The real-time arrival screens are very nice. As you notice, the screens at concourse level show all routes serving the station. At each individual stop though, the screens show only the routes serving that stop. The concourse level screen st Greenboro is absolutely gigantic, 72 inches or so. Overall, it seems the screen project was very well executed by OC.

8 thoughts on “More on bus stop shelters

  1. I don’t care what kind of shelter it is, I just want one at stop 2574 (Montreasl Rd just east of Blair and across the road from my part time job) but pleas have gone unanswered by OCTranspo. The stop is open to howling winds in the winter and 4 minutes wait seems like forever. There used to be a stop at the South East corner of Albert and Preston close to a senior’s apartment building. The land for a shelter was so small the only thing that fir was one of the really old ones with the red panels at the bottom. But hey- it did it’s job and everyone was great foul for it. Since then OCTranspo has moved the “Preston” stop about a block and a half East which is actually closer to Rochester than Preston.

  2. I look forward to your articles, and the comments as well, while I’m out of town. Keeps me up to date with the antics in town!

  3. Photos would be nice for those of us outside of Ottawa. I’d especially like to see an image of an in-station schedule screen for all buses, which I haven’t seen anywhere. I’ve written about this issue a bunch, see the discussion at point #14 in this blog entry, summarizing Greater DC experience in the context of a review of the then new Takoma Langley Crossroads Transit Center.

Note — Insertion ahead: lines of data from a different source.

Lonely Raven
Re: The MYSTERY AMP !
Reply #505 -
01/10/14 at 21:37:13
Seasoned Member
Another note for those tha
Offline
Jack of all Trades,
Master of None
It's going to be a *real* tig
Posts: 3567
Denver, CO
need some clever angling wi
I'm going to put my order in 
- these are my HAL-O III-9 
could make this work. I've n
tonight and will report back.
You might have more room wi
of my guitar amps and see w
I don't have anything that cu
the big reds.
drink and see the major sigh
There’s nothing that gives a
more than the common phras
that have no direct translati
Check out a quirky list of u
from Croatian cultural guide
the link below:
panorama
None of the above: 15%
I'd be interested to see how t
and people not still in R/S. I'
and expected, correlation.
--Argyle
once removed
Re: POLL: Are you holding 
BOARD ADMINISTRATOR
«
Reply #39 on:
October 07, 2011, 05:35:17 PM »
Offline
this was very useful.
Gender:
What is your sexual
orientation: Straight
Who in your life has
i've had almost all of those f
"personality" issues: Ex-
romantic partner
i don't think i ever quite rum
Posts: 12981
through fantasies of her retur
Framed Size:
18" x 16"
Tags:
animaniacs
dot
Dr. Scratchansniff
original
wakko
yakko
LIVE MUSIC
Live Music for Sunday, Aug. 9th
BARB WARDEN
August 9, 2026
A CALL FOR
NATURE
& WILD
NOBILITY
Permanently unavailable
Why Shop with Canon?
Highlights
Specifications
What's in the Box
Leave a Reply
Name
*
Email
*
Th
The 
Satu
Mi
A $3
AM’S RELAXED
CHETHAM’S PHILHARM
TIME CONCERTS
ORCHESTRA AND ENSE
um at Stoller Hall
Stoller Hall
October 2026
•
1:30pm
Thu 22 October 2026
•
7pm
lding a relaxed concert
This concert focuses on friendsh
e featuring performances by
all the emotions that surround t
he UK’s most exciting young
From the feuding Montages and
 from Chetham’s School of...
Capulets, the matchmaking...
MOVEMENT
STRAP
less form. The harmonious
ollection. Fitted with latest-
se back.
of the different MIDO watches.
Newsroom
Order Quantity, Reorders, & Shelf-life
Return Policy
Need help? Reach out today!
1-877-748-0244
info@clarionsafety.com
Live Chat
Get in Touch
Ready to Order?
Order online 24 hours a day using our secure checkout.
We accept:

    http://urbanplacesandspaces.blogspot.com/2016/12/takoma-langley-crossroads-transit.html

    you might be interested in this too:

    http://urbanplacesandspaces.blogspot.com/2017/06/thinking-systematically-about-bus.html

    Plus this transit information application outside, as part of a rolling digital advertising installation.

    https://www.flickr.com/photos/rllayman/36387483825

  4. They just install similar bus shelter they have atTunney’s Pasture at the new Moodie station at Moodie/417. Which will open on Dec 24.

  5. While I am pleased to see that the new bus shelters are sealed at ground level, I wonder how long the ground level aluminum caps will survive, given the snow plow and salt damage that will be inflicted on them. Once damaged, will OC Transpo replace the facia on a timely basis, or will they suffer a similar indignity as Watson has inflicted with his asphalt patches on the concrete brickwork on various sidewalks and pedestrian routes (Sparks Street is down right embarrassing)?

    1. To be fair to Watson, and lord knows I am not in the business of being fair to him, the mismatched sidewalk-and-Sparks patching long predates him.

      It’s another reason to despise paving bricks and paving stones on pedestrian surfaces. Just use concrete or asphalt, prettyfied if must be, but not small objects prone to frost heave, plow damage, and other assorted destructive forces.

  6. The cost of those draft-resistant sealed bottoms is usually a couple of inches of slush, filth, and other assorted debris. Not a fan.